Andere Spieler beteiligen sich an internen OGame-Events, die von der Community organisiert werden, wie etwa Flotten-Raids, Mondschuss-Wettbewerbe oder Allianzweiterungen. Diese Events sorgen für Abwechslung und fördern das soziale Miteinander.
Wichtig ist, die Balance zwischen Zeitaufwand und Spaß zu halten. Gerade auf OGames.net mit seinen Features wie tägliche Belohnungen, einem integrierten Battle Simulator und der mobil optimierten Version ist dies gut möglich. So bleibt OGame auch nach Jahren spannend und abwechslungsreich.
Tipps für den Einstieg ins Endgame auf OGames.net
- Serverwahl: Wähle ein Universum mit passenden Multiplikatoren. Für schnellen Fortschritt eignen sich besonders Proxima (200x Wirtschaft, 400x Forschung), für ausgeglichene Kämpfe Nebula (99x/198x/99x).
- RIP-Flotten effizient nutzen: Teste deine Flotte vor Angriffen im Battle Simulator und passe sie an die TF-Verluste an. Investiere in teure Schiffe und vergiss nicht die Deuterkosten bei Transporten.
- Legacy-Projekte planen: Setze dir klare Ziele wie den Ausbau von Mondbasen oder das Erforschen aller Klassen. Nutze den Marktplatz und Auktionator auf OGames.net zum Handel.

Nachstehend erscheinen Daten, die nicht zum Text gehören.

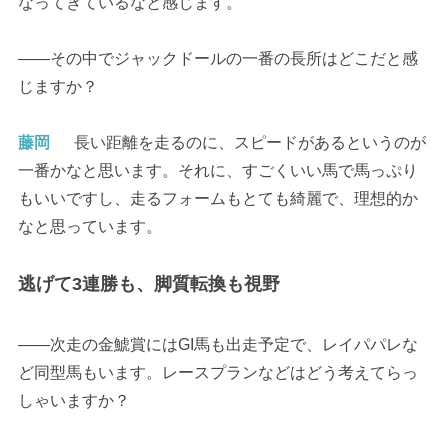
なってきているなと感じます。
――その中でジャックドールの一番の長所はどこだと感
じますか？
藤岡
長い距離を走るのに、スピードがあるというのが
一番かなと思います。それに、すごくいい馬で馬っぷり
もいいですし、走るフォームもとても綺麗で、理想的か
なと思っています。
逃げて3連勝も、脚質転換も視野
――次走の金鯱賞にはGI馬も出走予定で、レイパパレな
ど同型馬もいます。レースプランなどはどう考えてらっ
しゃいますか？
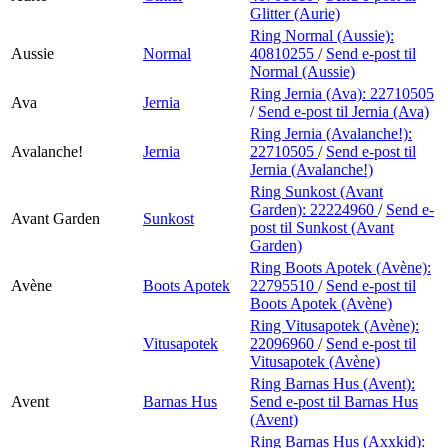
Glitter (Aurie)
Ring Normal (Aussie):
Aussie
Normal
40810255
/
Send e-post
til
Normal (Aussie)
Ring Jernia (Ava):
22710505
Ava
Jernia
/
Send e-post
til Jernia (Ava)
Ring Jernia (Avalanche!):
Avalanche!
Jernia
22710505
/
Send e-post
til
Jernia (Avalanche!)
Ring Sunkost (Avant
Garden):
22224960
/
Send e-
Avant Garden
Sunkost
post
til Sunkost (Avant
Garden)
Ring Boots Apotek (Avène):
Avène
Boots Apotek
22795510
/
Send e-post
til
Boots Apotek (Avène)
Ring Vitusapotek (Avène):
Vitusapotek
22096960
/
Send e-post
til
Vitusapotek (Avène)
Ring Barnas Hus (Avent):
Avent
Barnas Hus
Send e-post
til Barnas Hus
(Avent)
Ring Barnas Hus (Axxkid):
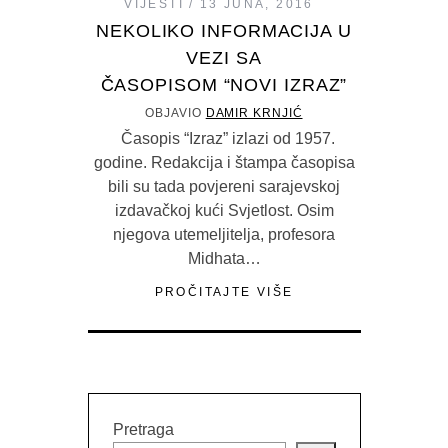
VIJESTI
13 JUNA, 2016
NEKOLIKO INFORMACIJA U
VEZI SA
ČASOPISOM “NOVI IZRAZ”
OBJAVIO
DAMIR KRNJIĆ
Časopis “Izraz” izlazi od 1957.
godine. Redakcija i štampa časopisa
bili su tada povjereni sarajevskoj
izdavačkoj kući Svjetlost. Osim
njegova utemeljitelja, profesora
Midhata…
PROČITAJTE VIŠE
Pretraga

- Engagiere dich als Mentor: Unterstütze junge Spieler, teile Wissen und nutze die Akademie für gemeinsame Quests und Boni.
- Baue dein Allianz-Imperium: Organisiere Ressourcen, koordiniere AKS-Angriffe und nutze Mondoperationen effektiv. Achte auf Bashregeln und Noobschutz.
- Nutzung der Community: Nutze Foren, Discord-Kanäle und Guides, um auf dem Laufenden zu bleiben und von anderen zu lernen.
Mit diesen Tipps ist der Einstieg ins Endgame bei OGames.net gut vorbereitet. Das Spiel bleibt dynamisch, herausfordernd und macht auch nach Jahren noch Spaß.
Häufige Fragen
Was ist eine RIP-Flotte und warum lohnt sie sich im Endgame?
Eine RIP-Flotte ist eine absichtlich opferbereite Flotte, die man in Kämpfen verliert, um dem Gegner besonders hohe Verluste zuzufügen. Sie lohnt sich, weil man so die Ressourcenbilanz zu seinem Vorteil beeinflussen kann, selbst wenn man eigene Schiffe verliert. Im Endgame sind solche taktischen Opfer oft entscheidend, um Allianzkriege zu gewinnen oder Gegner nachhaltig zu schwächen.
Wie starte ich ein Legacy-Projekt im OGame-Endgame?
Ein Legacy-Projekt beginnt mit der Festlegung eines langfristigen Ziels, z. B. den Bau einer gigantischen Mondbasis oder das Sammeln aller Forschungen. Wichtig ist, Ressourcen strategisch zu planen und Geduld mitzubringen. Der Ausbau von Mondoperationen und Klassen sowie die Nutzung von Features wie Auktionator und Marktplatz auf OGames.net erleichtern das Vorhaben.
Welche Rolle spielen Mentoring und Community im Endgame?
Mentoring ist im Endgame entscheidend, um Wissen weiterzugeben und neue Spieler einzubinden. Dadurch wächst die Allianz und bleibt stark. Erfahrene Spieler geben Tipps zu Forschung, Flottenbau und täglichen Quests, was die Gesamtleistung verbessert. Die aktive Community auf OGames.net unterstützt zudem mit Foren und Guides.
Wie baue ich ein Allianz-Imperium effektiv auf?
Ein Allianz-Imperium entsteht durch koordinierte Ressourcenverteilung, strategische AKS und gute Diplomatie. Nutze Mondoperationen und Spionageabwehr, um deine Macht zu sichern. Regelmäßige Kommunikation und Planung sind essenziell. Die Bashregeln und Noobschutz sollte man respektieren, um langfristigen Erfolg zu garantieren.